# Seçilmiş Metin
#####

Davalı … İnş. San. Tur. ve Tic. A.Ş. vekili; davacının davalı Şirkette 24/05/2005-25/05/2010 tarihleri arasında belirli süreli iş sözleşmesi ile çalıştığını, sözleşmede belirtilen inşaat işinin tamamlanması sonucunda davacının iş sözleşmesinin sona erdiğini, tüm hakedişlerin ödendiğini yapılan işin niteliği nedeniyle davacı ile yapılan sözleşmenin belirli süreli olduğunu, davacıya kıdem tazminatı ödemesinin banka kanalıyla yapıldığını, davacının iş akdinin belirli süreli olması nedeniyle ihbar tazminatına yönelik talebinin hukuka aykırı olduğunu, davacının haftada 7 gün çalıştığını iddiasının gerçeği yansıtmadığını, fazla çalışmanın istisnai olduğunu, fazla çalışmasının olduğu dönemlerde fazla mesai ücretinin ödenerek ödendiğini, davalı tarafın maaş ihtirazı kayıt konulmadığını, davacının hak ettiği izinlerini kullandığını davacının hafta tatili genel tatil ulusal tatil konusunda ki mevzuatlarının farkında olduğunu, Irakta çalışan işçilerin izin ve tatillerinin Irak mevzuatı dikkate alınarak hesaplanması gerektiğini, davacı tarafın tanık olarak bildirildiği isimlerin huzurdaki dava konusu ile aynı sebeple davalılara karşı dava açmış olduklarından tarafsız olarak beyanda bulunmalarının mümkün olmayacağından davacı tarafın tanıklarına itiraz ettiklerini, davacı tarafından tüm alacaklarının tam ve eksiksiz olarak aldığına dair ibraname imzaladığını, zamanaşımı def’inde bulunduklarını savunarak davanın reddini talep etmiştir.

#####

# Verilen Bilgiler
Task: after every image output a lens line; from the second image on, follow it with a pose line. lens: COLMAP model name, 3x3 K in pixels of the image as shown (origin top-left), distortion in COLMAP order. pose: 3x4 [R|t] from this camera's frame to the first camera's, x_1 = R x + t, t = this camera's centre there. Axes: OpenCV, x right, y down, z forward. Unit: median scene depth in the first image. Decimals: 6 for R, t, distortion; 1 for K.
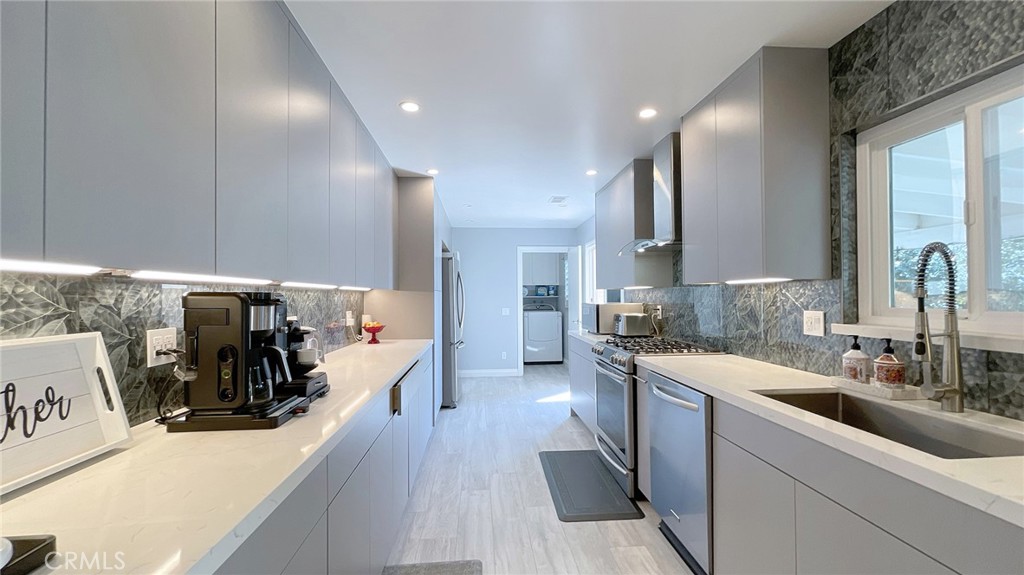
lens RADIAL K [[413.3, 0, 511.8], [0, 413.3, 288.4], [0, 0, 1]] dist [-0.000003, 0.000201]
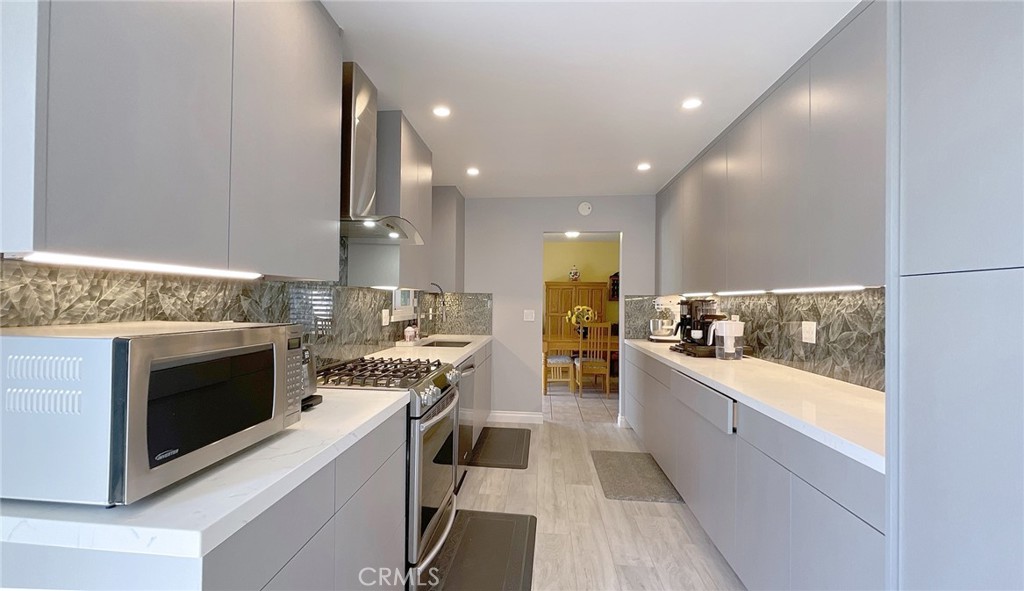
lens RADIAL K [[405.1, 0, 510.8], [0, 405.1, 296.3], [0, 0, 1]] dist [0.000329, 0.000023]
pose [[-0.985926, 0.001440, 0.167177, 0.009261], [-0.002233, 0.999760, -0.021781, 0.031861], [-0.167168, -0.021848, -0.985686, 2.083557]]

#####

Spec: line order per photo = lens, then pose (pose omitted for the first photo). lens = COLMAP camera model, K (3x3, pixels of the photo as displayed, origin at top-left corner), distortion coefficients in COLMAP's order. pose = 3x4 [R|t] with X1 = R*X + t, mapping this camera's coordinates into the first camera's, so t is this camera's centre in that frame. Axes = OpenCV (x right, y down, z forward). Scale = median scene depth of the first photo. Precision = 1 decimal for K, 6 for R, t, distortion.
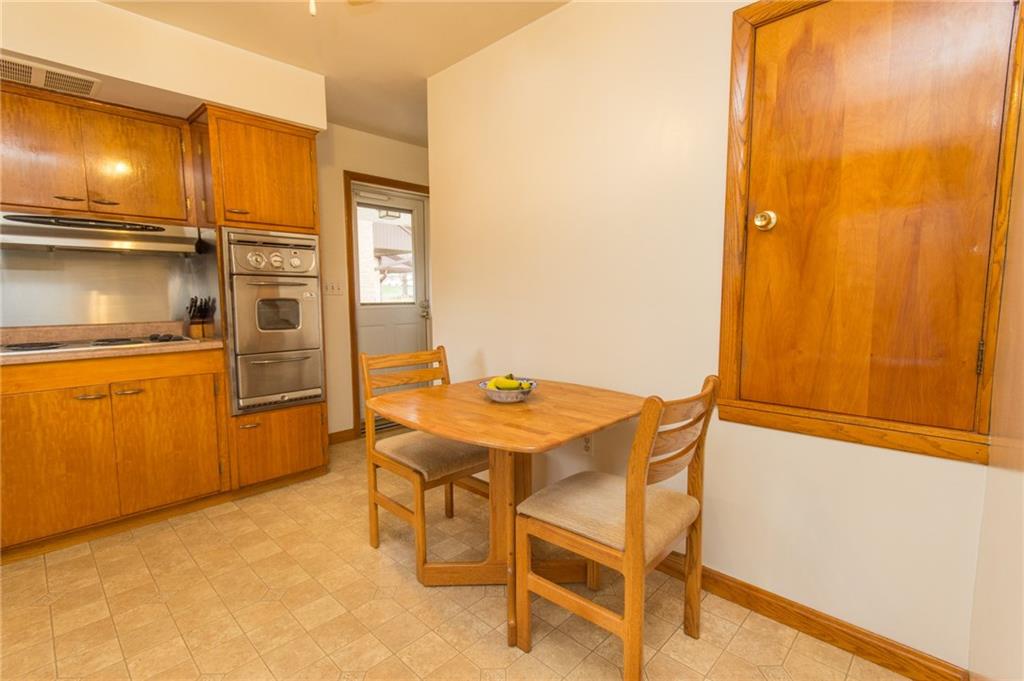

#####

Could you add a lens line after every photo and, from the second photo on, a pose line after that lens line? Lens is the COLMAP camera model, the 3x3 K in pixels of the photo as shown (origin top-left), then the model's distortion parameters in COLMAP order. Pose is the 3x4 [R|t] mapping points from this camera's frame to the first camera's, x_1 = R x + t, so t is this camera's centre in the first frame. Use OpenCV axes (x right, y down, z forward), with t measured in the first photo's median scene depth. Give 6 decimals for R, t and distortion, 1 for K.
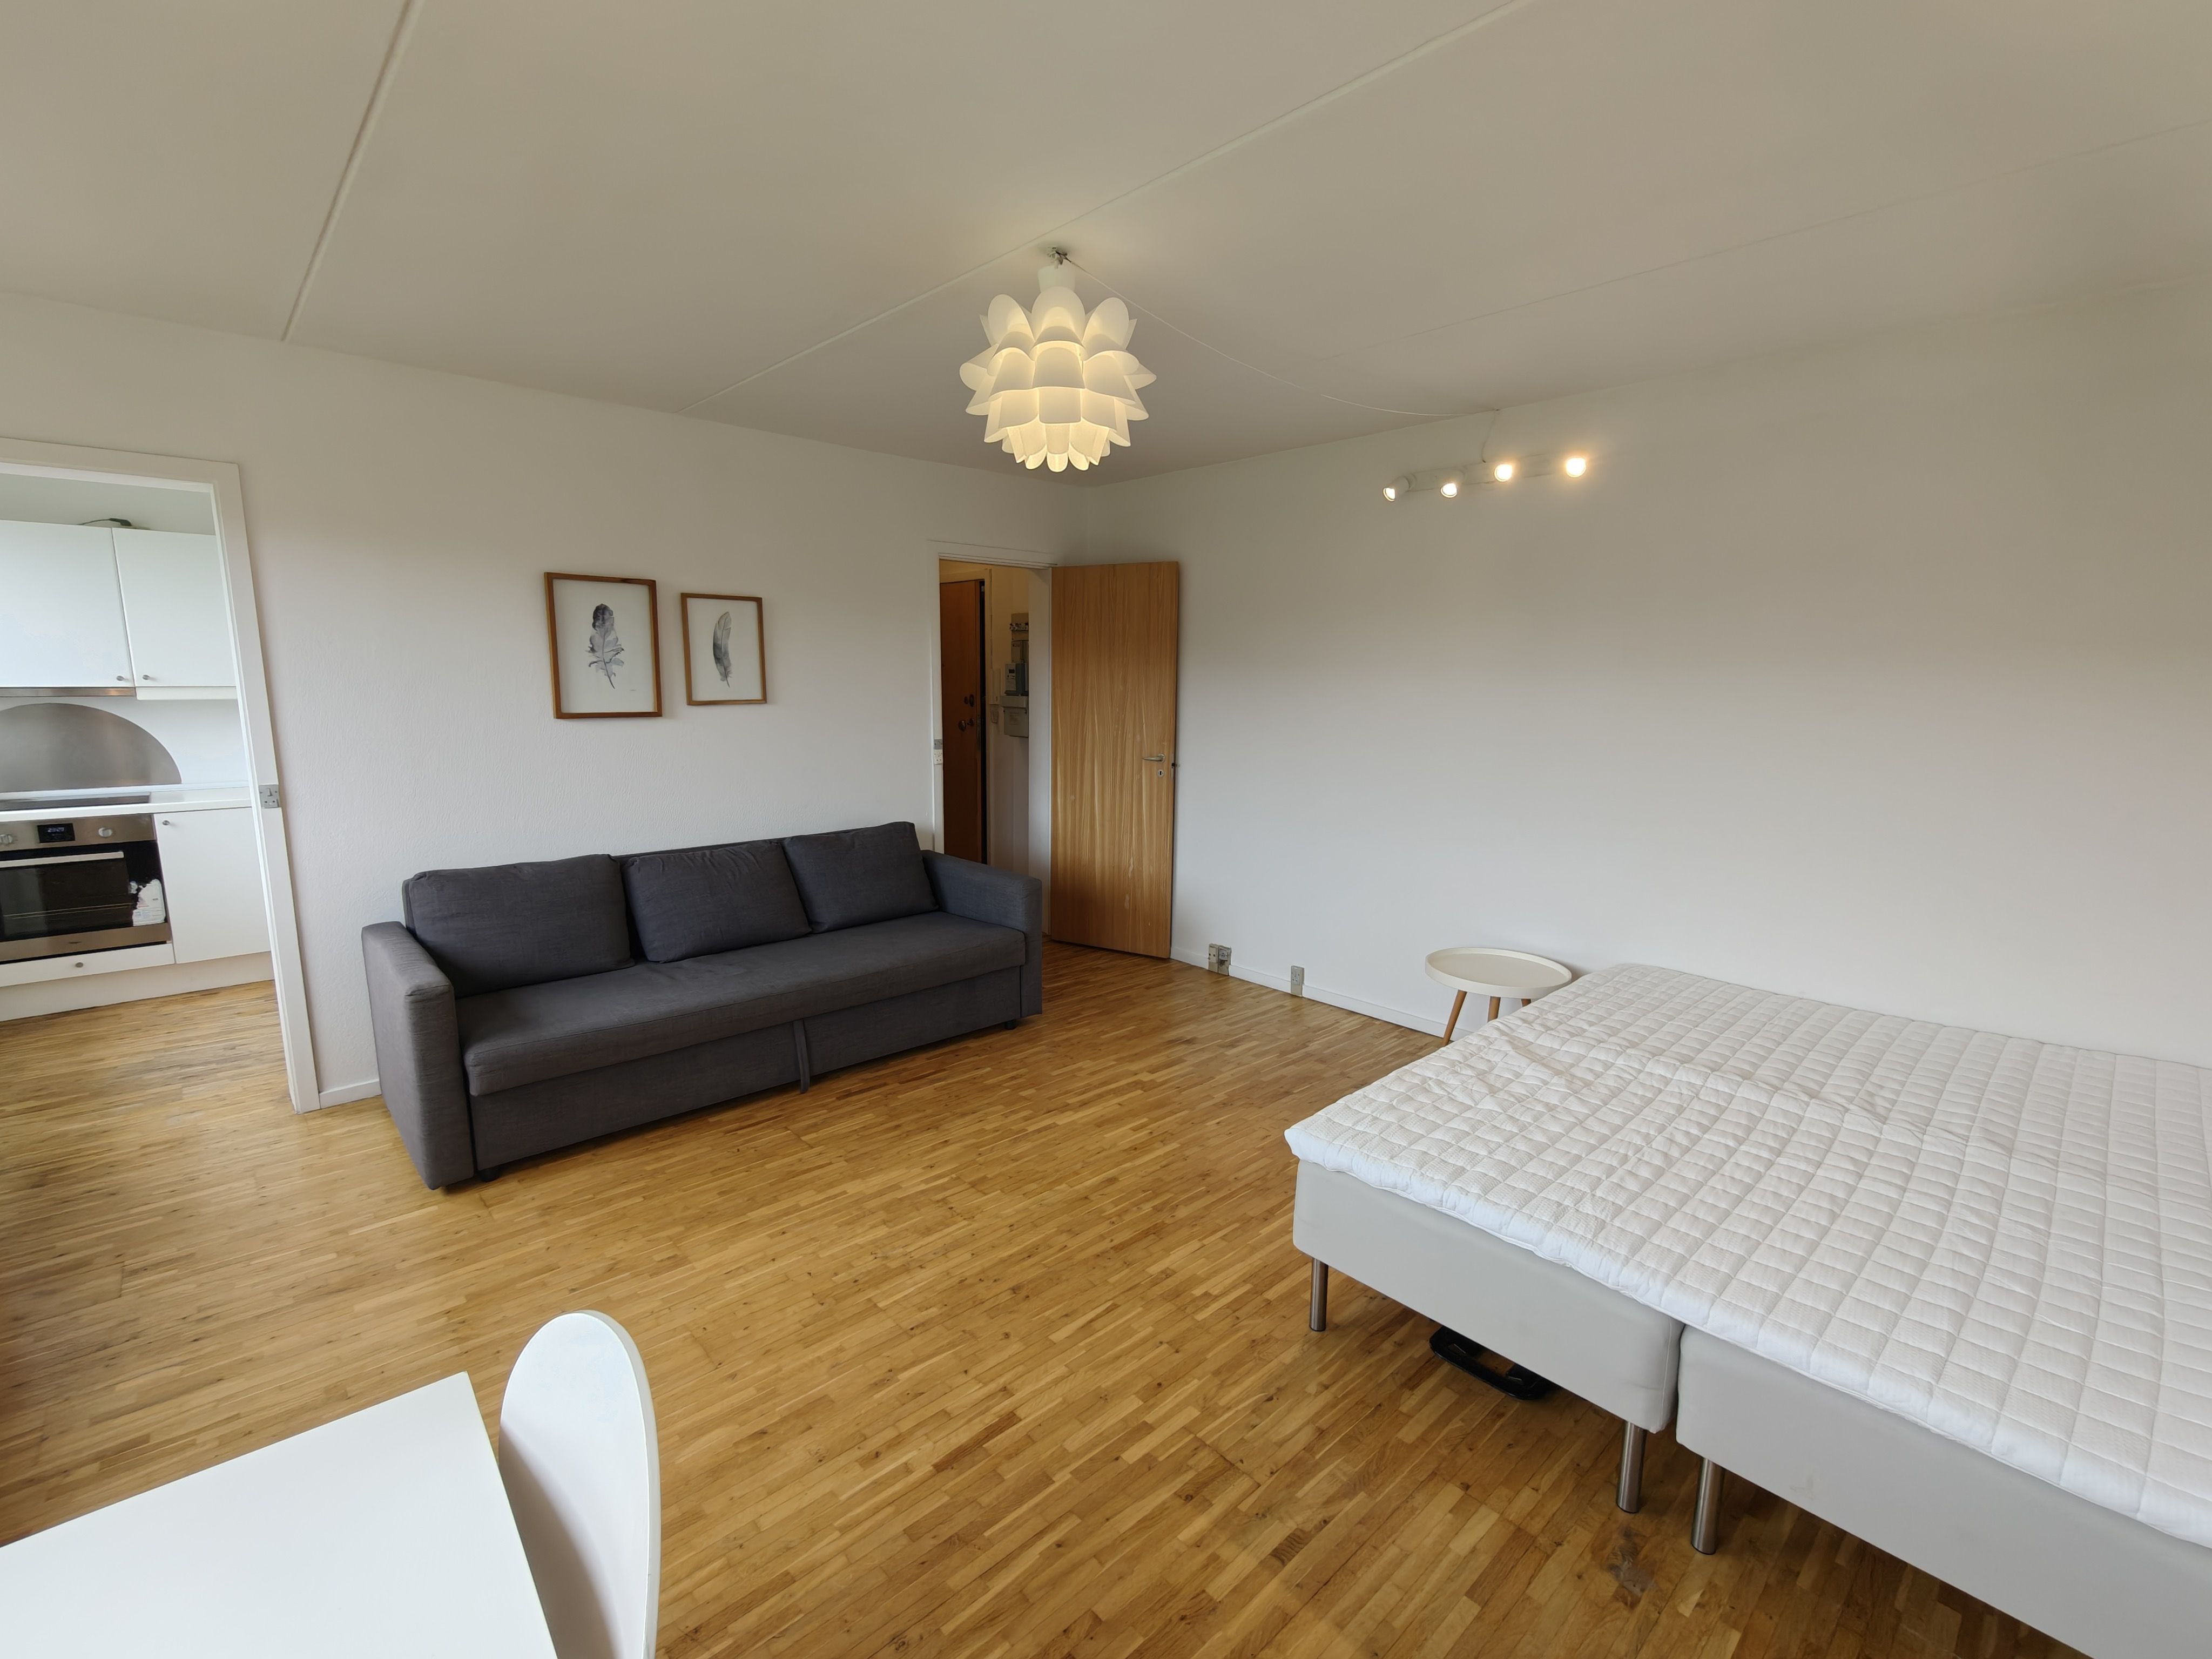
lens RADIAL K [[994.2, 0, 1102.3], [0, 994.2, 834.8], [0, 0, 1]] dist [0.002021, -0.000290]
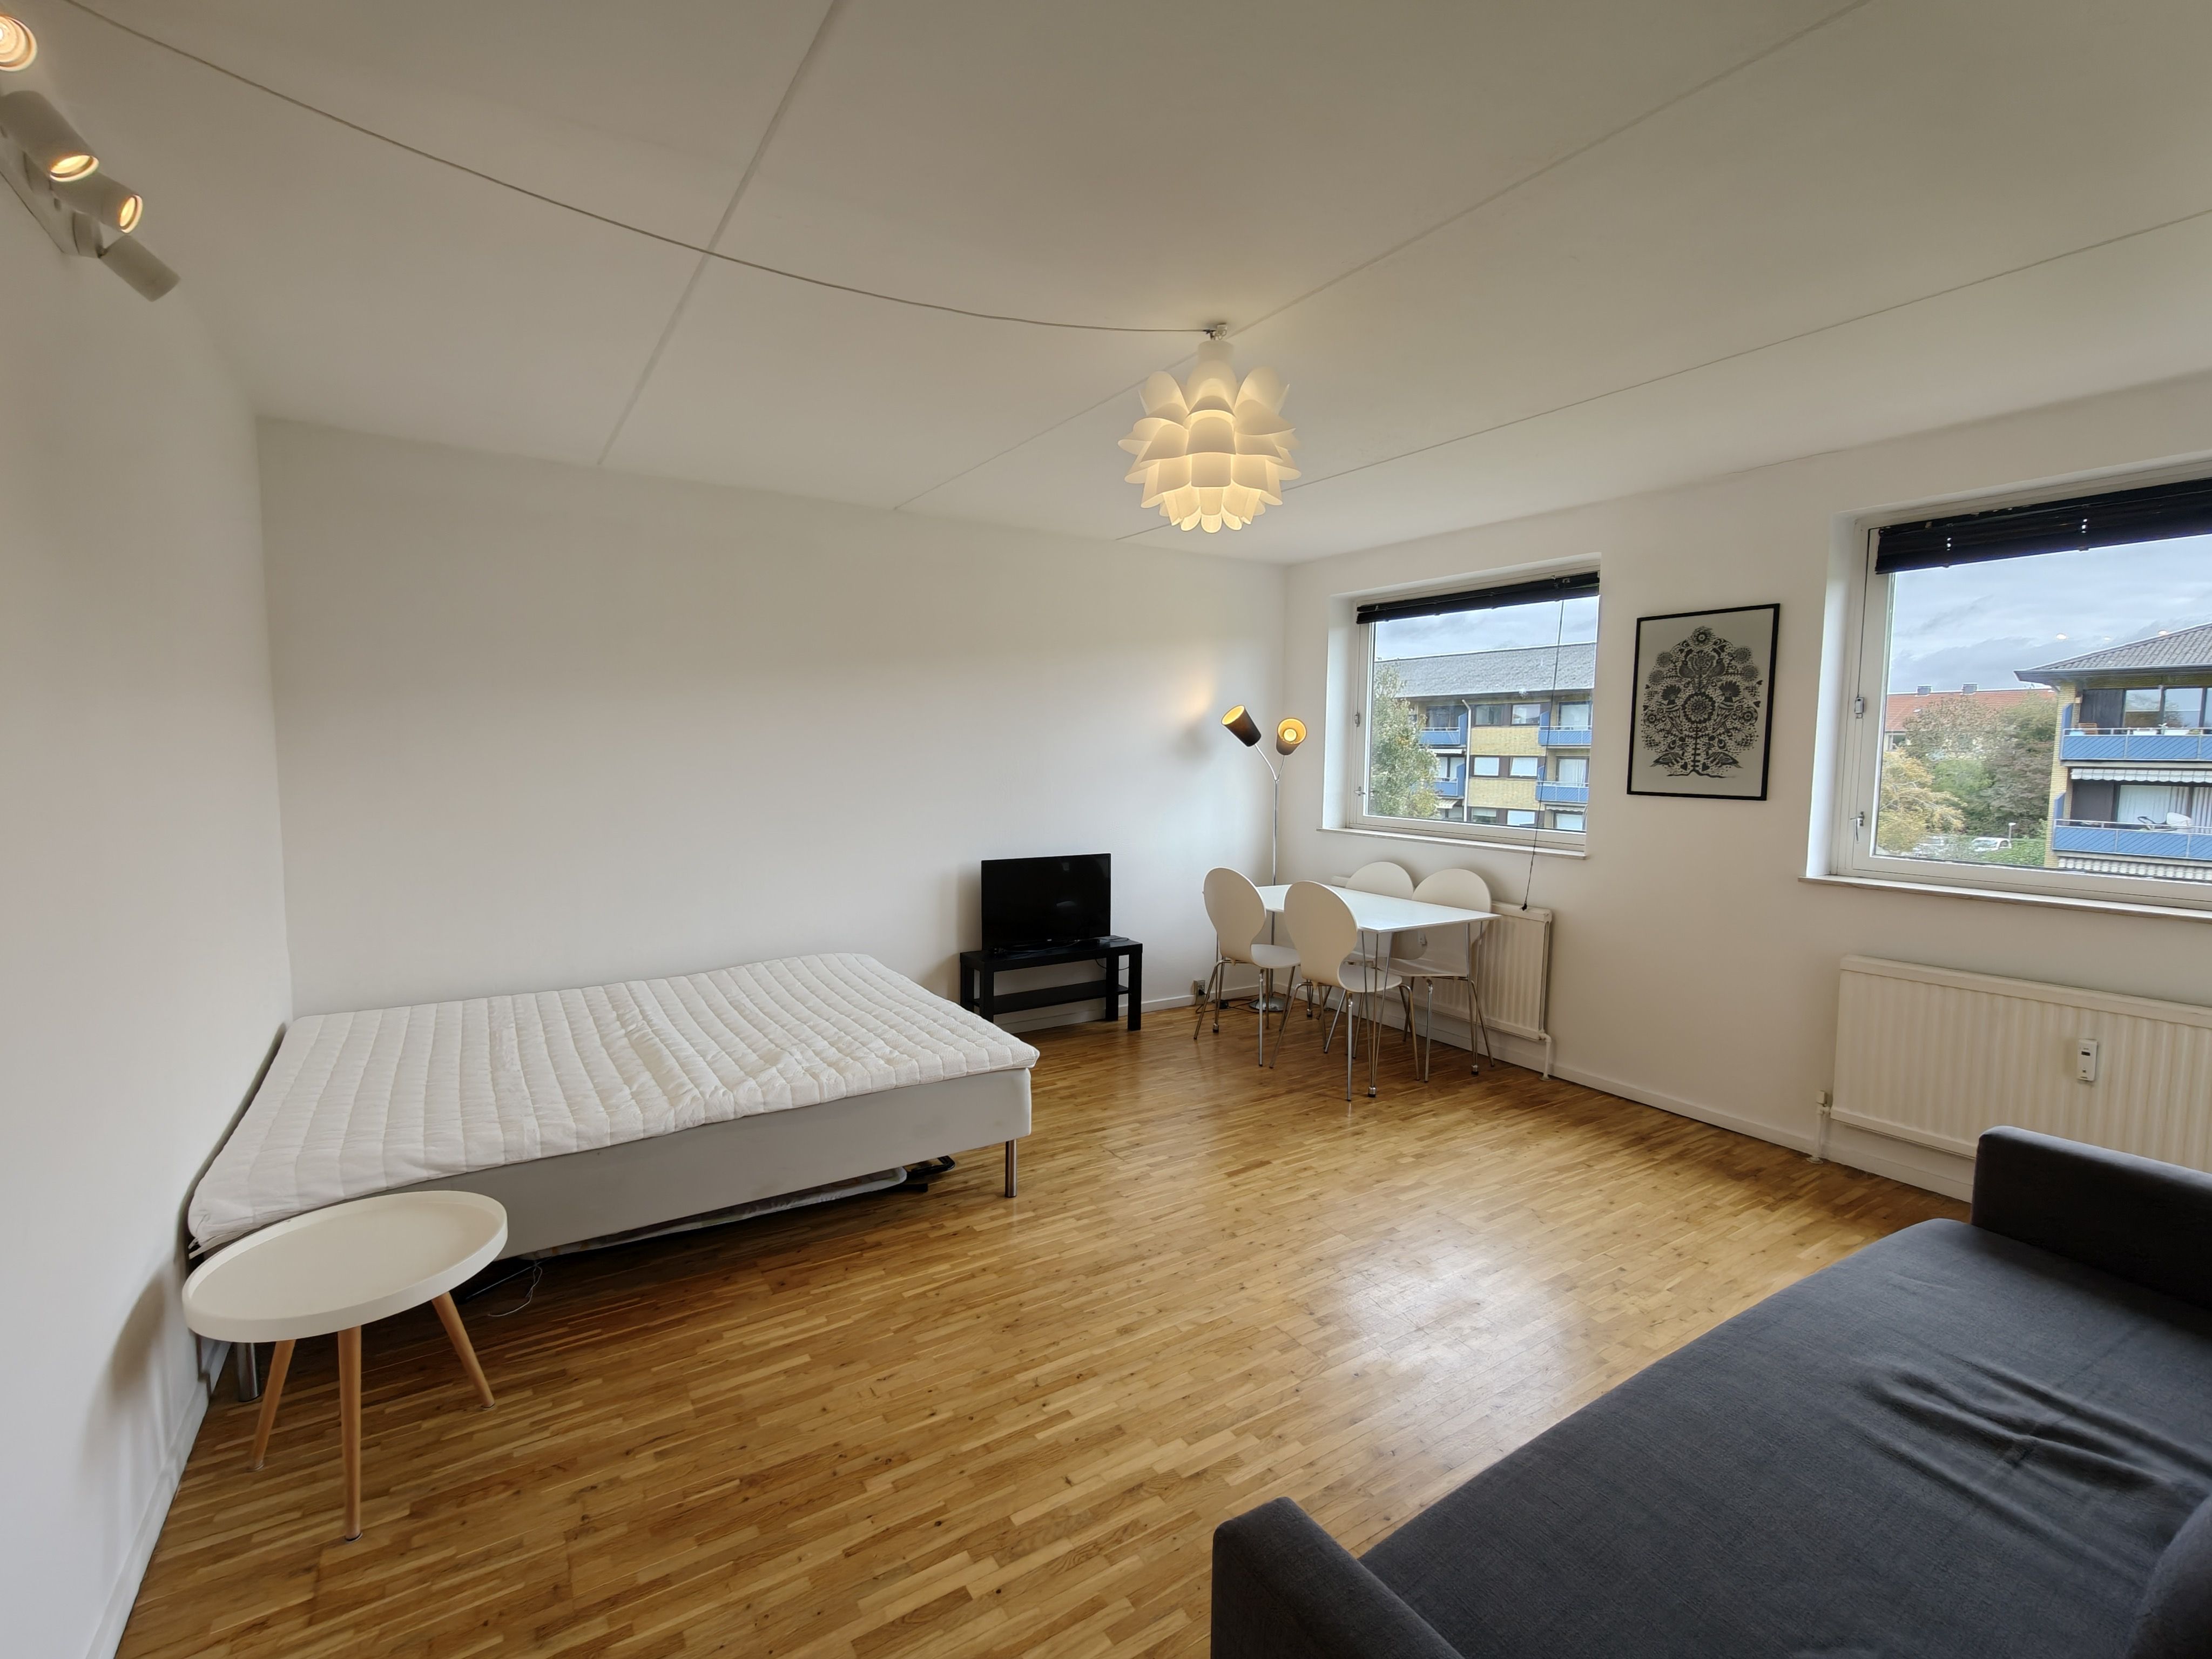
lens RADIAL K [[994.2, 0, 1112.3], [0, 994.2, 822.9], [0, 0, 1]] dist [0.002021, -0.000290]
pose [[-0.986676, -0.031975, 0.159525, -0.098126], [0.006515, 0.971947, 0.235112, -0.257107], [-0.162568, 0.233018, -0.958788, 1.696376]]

#####

# Etkinlik 1
Seçilmiş metne göre davacı, davalı şirkette hangi tarihler arasında çalışmıştır?
# Etkinlik 2
Seçilmiş metinde adı geçen tatil türlerinin tamamını sıralayın.
Öğeler bu çalışmada hiçbir şekilde kullanılmaz.

# Yanıt Alanı 1
24/05/2005 ile 25/05/2010 tarihleri arasında.

# Yanıt Alanı 2
Hafta tatili, genel tatil, ulusal tatil.